This issue occurs because the physical memory of the operating system is exhausted or the process of a Java Virtual Machine (JVM) that runs the application stops responding. This topic uses the Linux operating system as an example to describe how to resolve this issue.
Out-of-memory (OOM) killer triggered by low physical memory on the operating system
By default, the OOM killer mechanism is enabled for an operating system. If an operating system runs low on physical memory and swap space, the OOM killer selectively kills processes. Linux allocates each running process a score that is called oom_score. You can view the score in /proc/<pid>/oom_score. A high score indicates a higher priority. In this case, the OOM killer kills processes in descending order and starts from the process with the highest score.
If a process is killed by the OOM killer, the OOM killer writes information. For example, OOM killer writes the process ID (PID) to the logs of the operating system. This way, you can search operating system (OS) logs to check whether a process is killed by the OOM killer.
The following logs show that a process of the ECS cluster is killed by the OOM killer:
[Wed Aug 31 16:36:42 2017] Out of memory: Kill process 43805 (keystone-all) score 249 or sacrifice child [Wed Aug 31 16:36:42 2017] Killed process 43805 (keystone-all) total-vm:4446352kB, anon-rss:4053140kB, file-rss:68kB [Wed Aug 31 16:56:25 2017] keystone-all invoked oom-killer: gfp_mask=0x280da, order=0, oom_score_adj=0 [Wed Aug 31 16:56:25 2017] keystone-all cpuset=/ mems_allowed=0 [Wed Aug 31 16:56:25 2017] CPU: 2 PID: 88196 Comm: keystone-all Not tainted 3.10.0-327.13.1.el7.x86_64 #1
The following logs show that a process of the Swarm cluster is killed by the OOM killer.
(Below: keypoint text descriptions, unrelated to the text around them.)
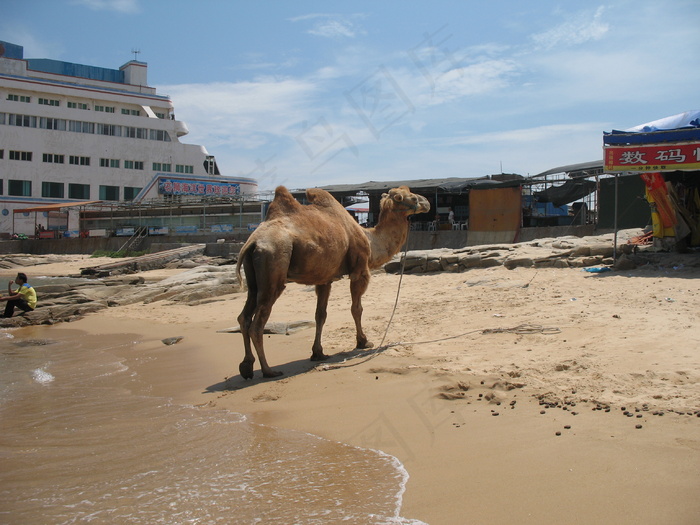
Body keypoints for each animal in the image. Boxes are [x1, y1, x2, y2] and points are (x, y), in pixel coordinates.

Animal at [235, 184, 430, 376]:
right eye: (412, 197)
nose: (427, 202)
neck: (369, 239)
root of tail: (252, 242)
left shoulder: (324, 279)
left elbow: (320, 315)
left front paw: (318, 353)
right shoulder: (360, 270)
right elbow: (356, 309)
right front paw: (363, 342)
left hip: (254, 278)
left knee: (244, 316)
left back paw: (246, 366)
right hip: (274, 263)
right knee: (257, 324)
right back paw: (268, 370)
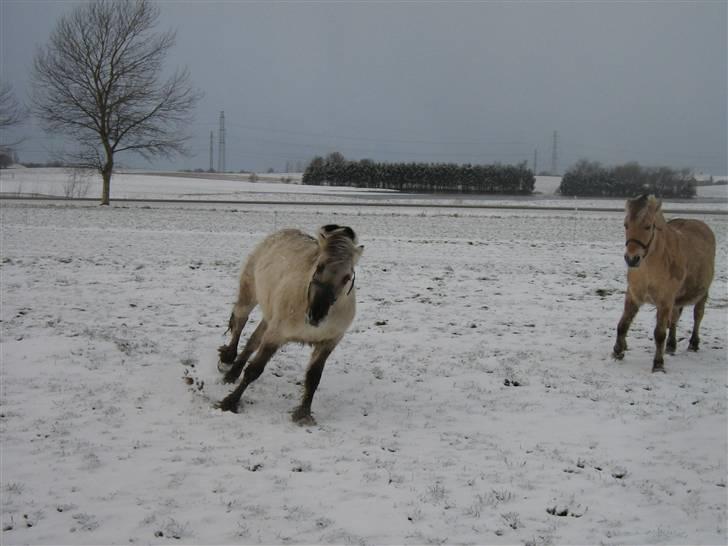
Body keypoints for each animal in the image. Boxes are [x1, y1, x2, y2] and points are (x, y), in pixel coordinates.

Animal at [216, 223, 364, 422]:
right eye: (319, 266)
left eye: (347, 277)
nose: (316, 315)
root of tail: (282, 232)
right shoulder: (276, 336)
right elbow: (254, 370)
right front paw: (230, 402)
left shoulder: (328, 343)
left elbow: (313, 378)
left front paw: (303, 414)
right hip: (249, 296)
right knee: (240, 321)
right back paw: (229, 360)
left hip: (270, 316)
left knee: (253, 339)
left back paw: (234, 371)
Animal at [616, 193, 716, 372]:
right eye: (626, 225)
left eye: (648, 226)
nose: (632, 259)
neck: (649, 267)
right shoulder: (633, 296)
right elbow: (623, 324)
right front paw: (617, 351)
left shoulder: (665, 301)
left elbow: (659, 333)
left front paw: (658, 364)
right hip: (676, 301)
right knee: (675, 319)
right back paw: (671, 345)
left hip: (702, 293)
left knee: (698, 316)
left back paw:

Memory cgroup out of memory: Kill process 20911 (beam.smp) score 1001 or sacrifice child Killed process 20977 (sh) total-vm:4404kB, anon-rss:0kB, file-rss:508kB
To search for logs, you can run the following command:
root# grep -i 'killed process' /var/log/messages
You can also run the following command:
root# egrep "oom-killer|total-vm" /var/log/messages
If the issue occurs, use one of the following methods to resolve the issue:
- Increase the physical memory size of ECS instances. Otherwise, reduce the memory size that is allocated to the killed process.
- Check whether a swap partition is mounted on an ECS instance.If no swap partition is mounted, mount a swap partition to an ECS instance. In most cases, the OOM killer is triggered because no swap partition is mounted to one or more ECS instances. Mounting a swap partition to an ECS instance has a negative impact on the performance of the instance. However, this can be used to ensure the health of processes.
JVM processes that run applications unexpectedly exit.
In most cases, the running process of a JVM may stop responding due to invalid Java Native Interface (JNI) calls, out-of-heap-space errors in C, and other errors. If the preceding issue occurs, a file named hs_err_<jvm_pid>.log is generated in the working directory of the current JVM process. You can run the pwdx <jvm_pid> command to query the directory. In the log file, you can identify the cause of the error or the thread that is being executed when the error occurs. You can also enable core dumps to be generated for further analysis.
In addition, you can enable Analysis of Abnormal Exit on the Basic Information tab of the application in the Enterprise Distributed Application Service (EDAS) console. If the application monitoring and alerting feature is enabled, an alert is triggered when the JVM process unexpectedly exits. In this case, you can log on to the ECS instance to query logs and perform analysis to identify the cause.